**Exercise data:**
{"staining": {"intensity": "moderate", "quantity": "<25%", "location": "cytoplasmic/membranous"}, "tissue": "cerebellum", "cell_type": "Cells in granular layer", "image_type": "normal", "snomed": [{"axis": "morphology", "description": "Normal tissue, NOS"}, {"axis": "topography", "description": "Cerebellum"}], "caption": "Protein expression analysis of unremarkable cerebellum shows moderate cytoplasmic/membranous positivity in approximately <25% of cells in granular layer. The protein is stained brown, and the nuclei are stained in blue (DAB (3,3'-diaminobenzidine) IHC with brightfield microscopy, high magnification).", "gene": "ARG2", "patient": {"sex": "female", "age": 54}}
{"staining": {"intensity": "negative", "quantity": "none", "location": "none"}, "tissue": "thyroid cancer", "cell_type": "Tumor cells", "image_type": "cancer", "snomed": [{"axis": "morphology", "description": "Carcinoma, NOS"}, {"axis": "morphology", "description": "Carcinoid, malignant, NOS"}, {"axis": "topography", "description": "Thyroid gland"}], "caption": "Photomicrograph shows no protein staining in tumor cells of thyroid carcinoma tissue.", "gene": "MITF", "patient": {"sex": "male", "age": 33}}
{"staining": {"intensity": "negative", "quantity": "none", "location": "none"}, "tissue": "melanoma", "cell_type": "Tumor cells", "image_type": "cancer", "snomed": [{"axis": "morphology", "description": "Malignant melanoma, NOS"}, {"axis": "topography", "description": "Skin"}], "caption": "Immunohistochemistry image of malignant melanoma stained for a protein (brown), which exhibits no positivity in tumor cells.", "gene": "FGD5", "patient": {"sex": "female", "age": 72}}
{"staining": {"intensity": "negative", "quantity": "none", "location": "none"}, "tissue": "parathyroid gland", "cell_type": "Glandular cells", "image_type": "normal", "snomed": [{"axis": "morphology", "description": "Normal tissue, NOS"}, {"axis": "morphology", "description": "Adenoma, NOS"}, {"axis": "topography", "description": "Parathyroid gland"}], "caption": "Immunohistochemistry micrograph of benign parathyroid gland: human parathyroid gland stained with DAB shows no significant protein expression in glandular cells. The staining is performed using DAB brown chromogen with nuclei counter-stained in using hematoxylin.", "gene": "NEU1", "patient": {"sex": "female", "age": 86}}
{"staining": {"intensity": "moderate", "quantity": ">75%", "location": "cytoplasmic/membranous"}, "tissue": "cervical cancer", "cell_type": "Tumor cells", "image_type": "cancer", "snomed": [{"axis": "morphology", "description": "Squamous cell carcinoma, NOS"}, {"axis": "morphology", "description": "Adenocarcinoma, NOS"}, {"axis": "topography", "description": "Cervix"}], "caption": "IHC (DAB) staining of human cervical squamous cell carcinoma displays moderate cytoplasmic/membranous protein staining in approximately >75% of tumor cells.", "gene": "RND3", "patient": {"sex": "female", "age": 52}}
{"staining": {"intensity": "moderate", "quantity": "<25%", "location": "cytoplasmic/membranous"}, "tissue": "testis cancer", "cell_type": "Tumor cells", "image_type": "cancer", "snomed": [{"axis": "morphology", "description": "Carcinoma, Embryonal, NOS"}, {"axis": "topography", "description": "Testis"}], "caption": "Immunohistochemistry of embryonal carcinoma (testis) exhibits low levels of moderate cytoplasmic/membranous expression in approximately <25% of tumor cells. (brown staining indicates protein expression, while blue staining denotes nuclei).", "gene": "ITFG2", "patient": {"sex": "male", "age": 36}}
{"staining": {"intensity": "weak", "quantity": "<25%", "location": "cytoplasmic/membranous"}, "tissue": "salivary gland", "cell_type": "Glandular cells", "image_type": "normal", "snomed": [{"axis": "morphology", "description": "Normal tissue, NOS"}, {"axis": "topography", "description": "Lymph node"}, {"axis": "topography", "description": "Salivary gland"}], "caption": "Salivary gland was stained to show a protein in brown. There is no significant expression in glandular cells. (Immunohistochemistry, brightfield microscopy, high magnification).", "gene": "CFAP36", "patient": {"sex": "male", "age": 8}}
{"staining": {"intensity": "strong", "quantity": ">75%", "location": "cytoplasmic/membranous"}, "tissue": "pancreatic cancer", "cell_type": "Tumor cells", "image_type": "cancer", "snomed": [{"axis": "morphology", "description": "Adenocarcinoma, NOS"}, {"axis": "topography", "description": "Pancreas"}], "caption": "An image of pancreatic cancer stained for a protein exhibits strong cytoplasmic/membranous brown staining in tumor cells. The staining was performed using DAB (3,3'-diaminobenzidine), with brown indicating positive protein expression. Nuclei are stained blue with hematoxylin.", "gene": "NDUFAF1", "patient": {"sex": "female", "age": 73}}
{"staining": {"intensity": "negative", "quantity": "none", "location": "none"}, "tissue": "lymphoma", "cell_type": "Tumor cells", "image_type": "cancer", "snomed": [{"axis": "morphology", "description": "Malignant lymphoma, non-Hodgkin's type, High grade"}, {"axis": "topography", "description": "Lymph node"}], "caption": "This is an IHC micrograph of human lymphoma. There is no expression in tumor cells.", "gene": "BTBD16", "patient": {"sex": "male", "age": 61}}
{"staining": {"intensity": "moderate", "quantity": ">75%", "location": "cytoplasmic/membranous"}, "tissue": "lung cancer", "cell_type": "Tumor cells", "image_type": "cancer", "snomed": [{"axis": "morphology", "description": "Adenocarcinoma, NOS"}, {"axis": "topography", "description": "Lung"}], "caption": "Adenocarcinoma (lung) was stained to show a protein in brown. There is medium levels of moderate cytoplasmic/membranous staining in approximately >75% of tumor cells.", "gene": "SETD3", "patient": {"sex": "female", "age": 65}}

**Your task:**
Up to and including the line with "shows no protein", reproduce the material above exactly as it appears, starting from its first line.

**Task output:**
{"staining": {"intensity": "moderate", "quantity": "<25%", "location": "cytoplasmic/membranous"}, "tissue": "cerebellum", "cell_type": "Cells in granular layer", "image_type": "normal", "snomed": [{"axis": "morphology", "description": "Normal tissue, NOS"}, {"axis": "topography", "description": "Cerebellum"}], "caption": "Protein expression analysis of unremarkable cerebellum shows moderate cytoplasmic/membranous positivity in approximately <25% of cells in granular layer. The protein is stained brown, and the nuclei are stained in blue (DAB (3,3'-diaminobenzidine) IHC with brightfield microscopy, high magnification).", "gene": "ARG2", "patient": {"sex": "female", "age": 54}}
{"staining": {"intensity": "negative", "quantity": "none", "location": "none"}, "tissue": "thyroid cancer", "cell_type": "Tumor cells", "image_type": "cancer", "snomed": [{"axis": "morphology", "description": "Carcinoma, NOS"}, {"axis": "morphology", "description": "Carcinoid, malignant, NOS"}, {"axis": "topography", "description": "Thyroid gland"}], "caption": "Photomicrograph shows no protein staining in tumor cells of thyroid carcinoma tissue.", "gene": "MITF", "patient": {"sex": "male", "age": 33}}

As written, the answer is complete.